Auch geschäftliche Nutzer müssen Zugang zu ihren Daten auf der Plattform des Gatekeepers haben. Gemäß DMA wird es für große Unternehmen künftig nicht mehr möglich sein, ihre eigenen Dienste oder Produkte besser zu bewerten als die ihrer Konkurrenten. Darüber hinaus können Nutzer nicht mehr daran gehindert werden, vorinstallierte Software oder Apps einfach zu deinstallieren oder Anwendungen und App-Stores von Drittanbietern zu nutzen. Eine wichtige Neuerung ist ebenso, dass Gatekeeper personenbezogene Daten nicht mehr für gezielte Werbung verwenden dürfen, es sei denn, der Nutzer hat dem ausdrücklich zugestimmt.

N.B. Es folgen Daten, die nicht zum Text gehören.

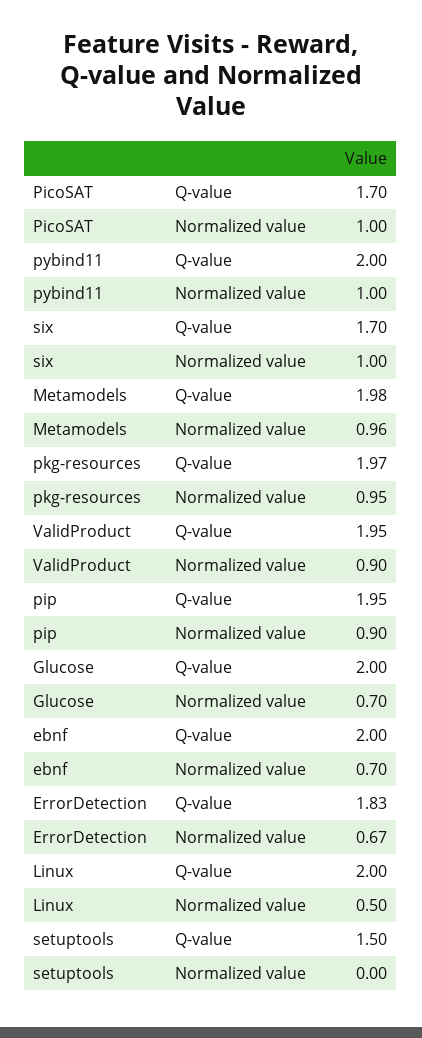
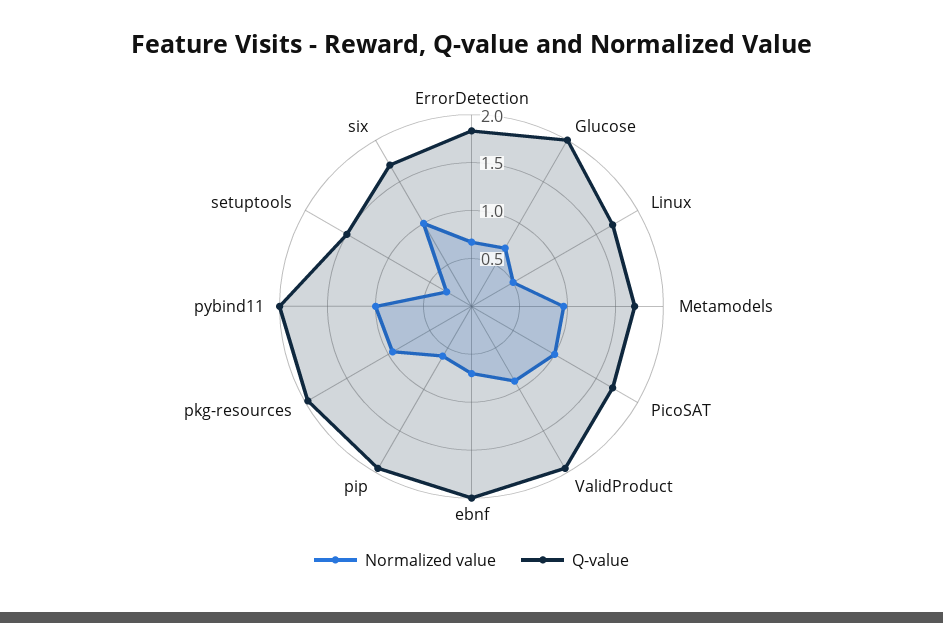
Q-value, Metamodels: 1.98 -> 1.7
Normalized value, pip: 0.9 -> 0.6
Q-value, Linux: 2 -> 1.7
Normalized value, setuptools: 0 -> 0.3

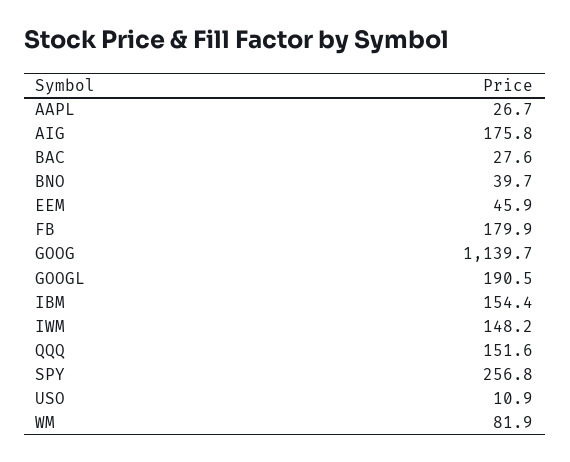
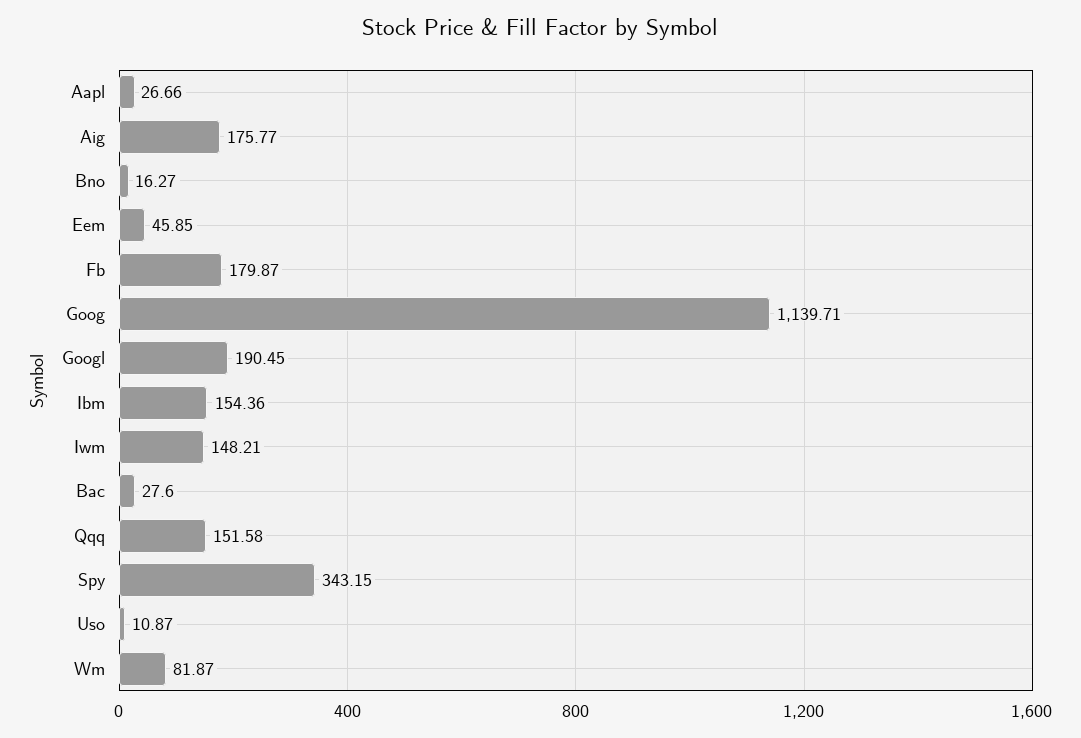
BNO: 39.7 -> 16.27
SPY: 256.8 -> 343.15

Das DSA führt eine „Notice & Action“-Regelung ein, nach der Hosting-Diensteanbieter einen elektronischen Meldemechanismus unterhalten müssen, der die einfache Meldung von z. B. mutmaßlich illegalen Inhalten ermöglicht. Es wird interessant sein zu sehen, wie sich dies in der Praxis entwickelt, aber die Diensteanbieter müssen Meldungen ohne unangemessene Verzögerung bearbeiten und Inhalte, bei denen ein Verstoß festgestellt wurde, schnell entfernen. Sie müssen die betroffenen Nutzer benachrichtigen und jede Entscheidung zur Einschränkung oder Entfernung von Inhalten förmlich begründen. Die Betreiber von Online-Plattformen werden unter anderem mit so genannten „Trusted Flaggers“ zusammenarbeiten. Bei diesen handelt es sich um Personen oder Einrichtungen, die über besondere Fachkenntnisse auf dem Gebiet der Bekämpfung illegaler Online-Inhalte verfügen. Wenn Anbieter Meldungen von vertrauenswürdigen Gatekeepern erhalten, müssen diese vorrangig bearbeitet und entschieden werden.

Wie bereits erwähnt, gilt das Gesetzespaket für alle Plattformen, die ihre Dienste innerhalb der Europäischen Union anbieten, unabhängig davon, wo sie ihren Sitz haben. Tech-Giganten wie Amazon, Meta oder Google haben ihren Hauptsitz allesamt in den USA, während auch in China ansässige Unternehmen wie ByteDance immer mehr an Einfluss gewinnen. Viele Technologieunternehmen lassen sich darüber hinaus in Gebieten nieder, die ihnen steuerliche und regulatorische Erleichterungen bieten. Vor diesem Hintergrund ist nicht auszuschließen, dass dieser wettbewerbsrechtliche und ordnungspolitische Eingriff der EU in die Geschäftsmodelle dieser Unternehmen Anlass für eine Reihe von internationalen Handelsauseinandersetzungen sein könnte. Allerdings scheint auch in den anderen großen Wirtschaftsräumen der Welt ein wachsender Konsens darüber zu bestehen, dass der Handlungsrahmen der Gatekeeper stärker reguliert werden muss.